Re: Political Prisoners (fwd)

sixties@jefferson.village.Virginia.EDU
Sat, 6 Jan 1996 13:40:50 -0500 (EST)

Sender: rsillima@ix.netcom.com (Ron Silliman)
Subject: Re: Political Prisoners

Maggie Jaffe's long post -- which, Kali, I think fell well within the
parameters of issues active (and activated) by that nebulous
periodizing concept The 60s -- reminded me of the definition we applied
in the prison movement in the 1970s, during a period in which we were
able to actually halt the construction of new prisons for several
consecutive years (but this was when the Supreme Court went so far as
to declare the death penalty unconstitutional).

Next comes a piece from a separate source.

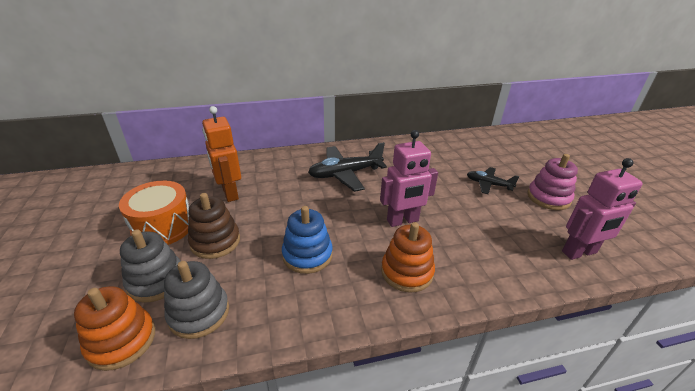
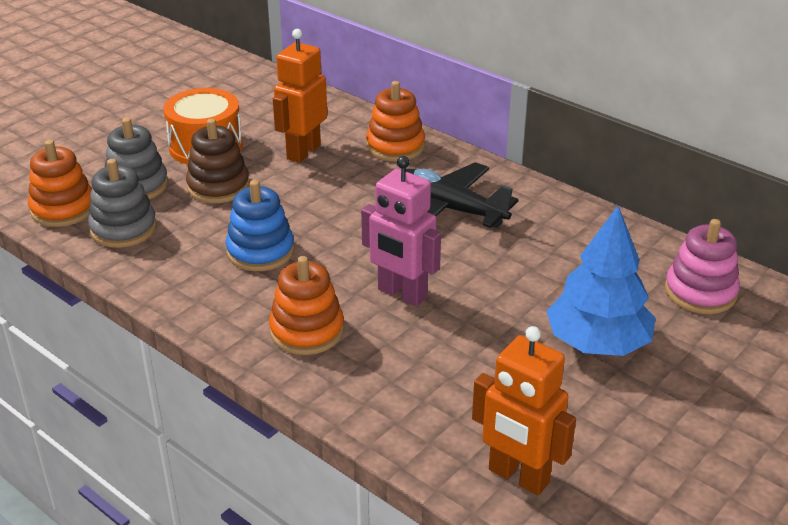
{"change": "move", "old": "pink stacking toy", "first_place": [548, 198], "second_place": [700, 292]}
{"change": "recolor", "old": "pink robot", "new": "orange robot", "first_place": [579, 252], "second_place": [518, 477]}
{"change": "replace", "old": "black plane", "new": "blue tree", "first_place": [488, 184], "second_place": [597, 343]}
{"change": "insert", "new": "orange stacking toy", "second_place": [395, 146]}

A political prisoner might be anyone who:

A) committed a crime with a political intent (so McVeigh and Nichols --
who is being defending by an old UC Berkeley FSM leader Mike Tigar --
would fall into that category)

B) was arrested and/or held in prison for distinctly political reasons
(thus Geronimo Pratt's membership in the Black Panther Party seems more
pertinent than the crime for which he was convicted on startlingly
little evidence...the same was true for George Jackson, who did 11
years for driving the car in a liquor store robbery, an offense which
in the 1970s usually got you a year and a day--and who knows how long
that sentence would have gone since he was assassinated before he could
be released)(I think Noriega would qualify for this category too)

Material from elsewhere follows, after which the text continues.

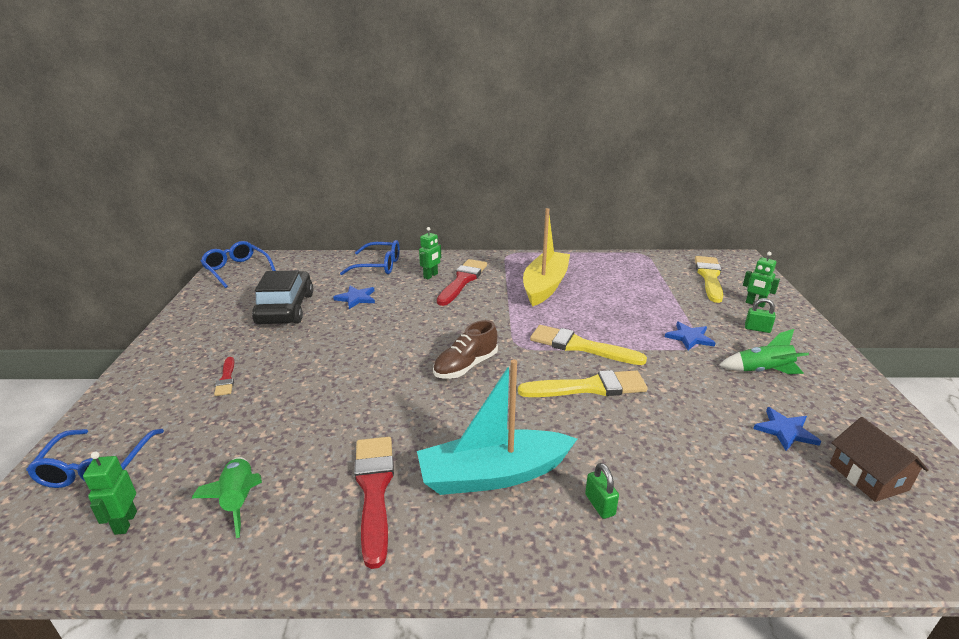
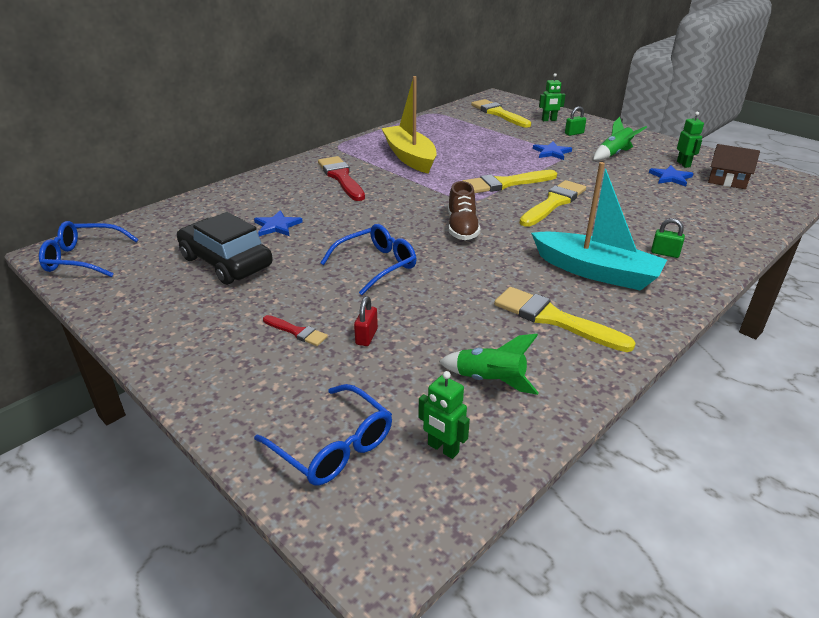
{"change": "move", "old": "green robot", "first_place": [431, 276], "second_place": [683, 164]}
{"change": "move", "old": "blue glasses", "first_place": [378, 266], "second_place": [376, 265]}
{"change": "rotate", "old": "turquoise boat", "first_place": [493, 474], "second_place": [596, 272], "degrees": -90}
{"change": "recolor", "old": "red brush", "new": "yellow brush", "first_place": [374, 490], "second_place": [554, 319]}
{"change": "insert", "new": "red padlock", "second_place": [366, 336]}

Both of these are broad categories with pretty hazy edges. During the
years (72-76) when I worked fulltime in the prison movement, the group
that paid my salary (the Committee for Prisoner Humanity & Justice,
based in San Rafael due to the proximity of San Quentin) had some
15,000 complaints by various prisoners, maybe 2/3s in California and
the rest in either the Federal system or in other states. We found
exactly one instance during that period of someone who had obviously
been framed -- Cecil Lovedahl of North Carolina, who'd been railroaded
on a murder charge there in 1949 or thereabouts to break up a group of
WW2 vets who were horning in on the moonshining business. Lovedahl
would have been released quietly sometime in the 1950s, but the
prosecuting attorney in the case rose to political prominance (he was
governor for awhile and served in the US Senate). We managed to get
Lovedahl paroled to Delancy Street in SF, in part through political
pressure put on by Ted Kennedy's office. Lovedahl didn't handle Delancy
Street well (it was virtually as authoritarian as prison) and skipped
and went to Las Vegas where he was picked up for parole violation.
However, outside of North Carolina it was pretty simple to demonstrate
that he'd been railroaded and the judge in Washah County refused to
extradite him back to NC. Lovedahl was just a guy trying to make some
money boiling up his own whiskey. Was he a political prisoner? You bet.

One thing that also definitely happens as well is that any prisoner
whose case becomes in any fashion controversial ends up becoming
politicized, regardless of the offense. Incarceration itself is a
political act.

By the way, Maggie, I don't think I saw Joe Remo on your list of
prisoners. He was the SLA member who was convicted with Russ Little of
the assassination of Marcus Foster (Little was freed in 1980).